Pour SAS, Nicolas Baier a imprimé en trois dimensions une multitude de composantes d’ordinateur et les a assemblées pour en faire un monolithe noir qui ressemble à un mausolée. Un monument dans lequel toutes les données que nous avons générées sont stockées, une représentation numérique de notre existence. De la résine a ensuite été coulée sur toute cette accumulation, pour la fossiliser. Baier nous positionne devant cette nouvelle forme de pérennité rendue possible grâce à la technologie. La nature n’est pourtant pas bien loin : l’ambre qui permet ce type de fossilisation est initialement de la résine sécrétée par des arbres.

Vases communicants

Vases communicants vient clôre ce parcours d’idées en mettant en scène le studio de l’artiste et la nature. Chaque recoin du studio de Nicolas Baier et chaque élément de ces paysages naturels ont été modélisés pour produire une illusion totale.
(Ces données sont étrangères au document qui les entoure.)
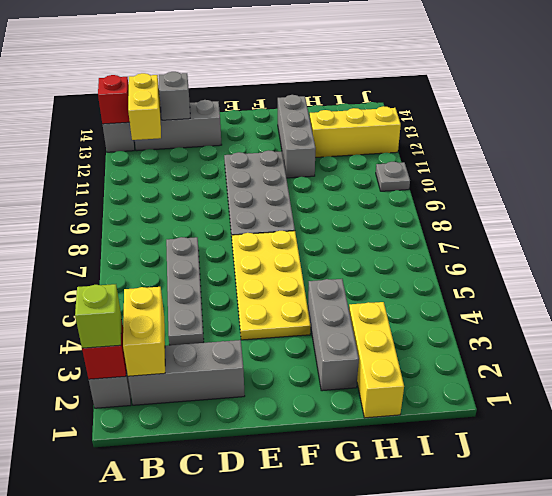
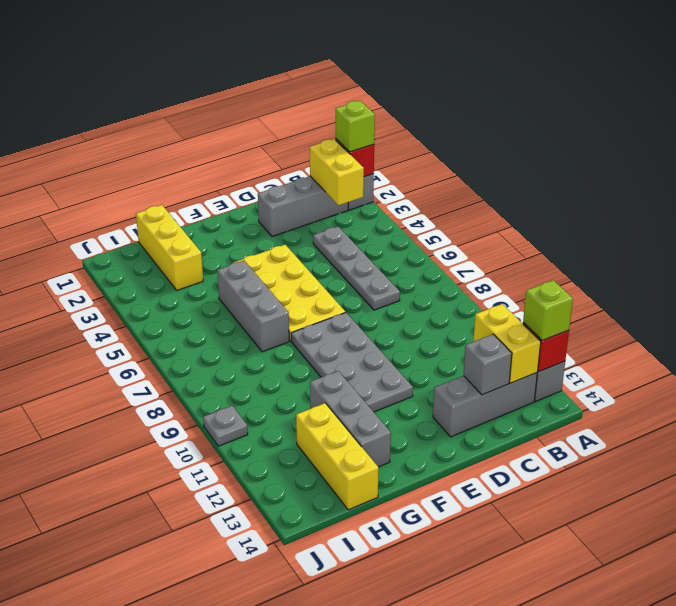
none -> lime 1x1 brick [523,280,573,341]
grey 1x3 brick [308,279,359,391] -> grey 1x3 brick moved to [217,261,289,352]
yellow 1x3 brick [310,106,401,158] -> yellow 1x3 brick turned to [296,403,379,510]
L’espace de création de l’artiste entièrement fait de surface réfléchissante gonfle l’activité réflexive qui y est inhérente, qui qualifie tout rapport que l’artiste entretient avec ce qui l’entoure. Il ne fait pas qu’habiter ce lieu, il l’imprègne d’une incessante quête de sens.

Ici, l’artiste n’apparaît toutefois pas dans son espace. Les machines sont seules, autonomes. Les trame sonore nous laissent comprendre qu’elles travaillent, qu’elles s’affairent à créer. La réplique de notre raison dans la technologie fait de nos outils, qui ont déjà été de simples silex utilisés pour couper la chair de bêtes, des structures infiniment plus complexes qui rivalisent maintenant avec la raison même qui les a produits. En juxtaposant ces machines avec des images de la forêt, Baier nous rappelle cependant que ce cheminement de la technologie a toujours été implicite dans l’évolution naturelle.

Les sauts vers la nature rapprochent les structures technologiques et biologiques, fusionnant les produits de l’esprit humain et ceux du monde organique. On assiste à un échange continu entre le monde étudié et le lieu où cette étude est pratiquée, entre la recherche de connaissance et le lieu où se situe cette connaissance. Cet amalgame de dualités vient brouiller cette division et fait entrer en communion les pôles du naturel du non naturel. Vases communicants devient ainsi un rappel que cette limite est poreuse, voire même inexistante. Cette incapacité à distinguer l’artificiel et le naturel qui anime toute l’exposition nous empêche même de deviner quelles parties de ce texte ont été générées par un algorithme d’intelligence artificielle et lesquelles ont été écrites par un être humain. La seule différence que l’on pourra toujours tracer avec assurance entre l’humain et la machine est que nous sommes mortels et que la technologie ne l’est pas. Tels des vases communicants, ces œuvres sont liées entre elles, traversées par notre quête de sens, par notre désir de comprendre, par cette soif de capter quelque chose qui veut dire plus, qui donne raison à notre mortalité.